### PASSAGE PROVIDED
'''

Monday, September 14, 2015

A Definition of Customer Value?

There is a business axiom, “You can’t manage what you can’t measure.”  Managers need to know if their decisions are having the desired effect.  Otherwise, they are flying blind.  This means they need data, and the closer that data can be to real-time, the better.  Otherwise, they are making business decisions based upon hopes and fears.
A concept gaining traction is to manage and maximize Customer Value within the offered products and services.  By providing a high level of Customer Value, customers will be more successful.  This increased success by customers will then lead to loyal customers and increased customer demand.   Everyone wins. This concept makes good business sense, but it has a weakness.  That is the measure of Customer Value.    
The weakness starts with the precise definition of Customer Value.  It remains murky.  There are numerous perspectives on the definition of Customer Value.  I have been conducting a non-scientific survey on the definition of Customer Value with executives and managers from a number of companies in the USA (that means I have talked with them about this over lunch). I have found that the practical definition for the measure of Customer Value is often based upon the individual’s functional discipline.  For instance:
Finance: Uses cost and price as surrogates for value – the ration of the money a customer pays for the product or service divided by the cost to create and deliver the product or service is the measure of Customer Value. But this is an internal measure that does not consider how the customer uses the product.  The actual value to the customer is unknown.
Operations: Focuses on internal efficiency measures – especially those associated with manufacturing cycle time and quality.  They measure Customer Value use measures such as on-time delivery and Ppk or an equivalent quality measure.  But these are also internal measures that do not consider how the customer uses the product.  Again the actual value to the customer is unknown.

'''

### INFORMATION
'''

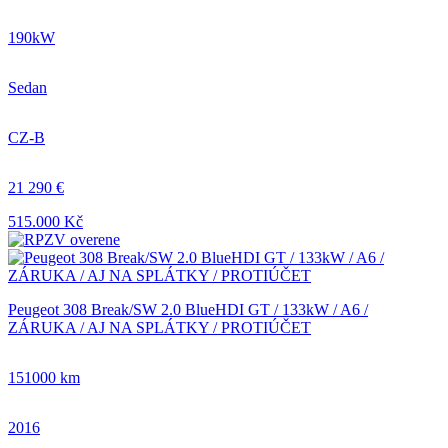
190kW
Sedan
CZ-B
21 290 €
515.000 Kč
Peugeot 308 Break/SW 2.0 BlueHDI GT / 133kW / A6 /
ZÁRUKA / AJ NA SPLÁTKY / PROTIÚČET
151000 km
2016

'''

### WORK INSTRUCTION 1
In the post on defining customer value, what does Finance use as surrogates for value?
### WORK INSTRUCTION 2
Rewrite the customer value post from "There is a business" to "hopes and fears.", putting "guesswork" in place of "hopes and fears".

### ANSWER BOX 1
Cost and price.

### ANSWER BOX 2
There is a business axiom, “You can’t manage what you can’t measure.”  Managers need to know if their decisions are having the desired effect.  Otherwise, they are flying blind.  This means they need data, and the closer that data can be to real-time, the better.  Otherwise, they are making business decisions based upon guesswork.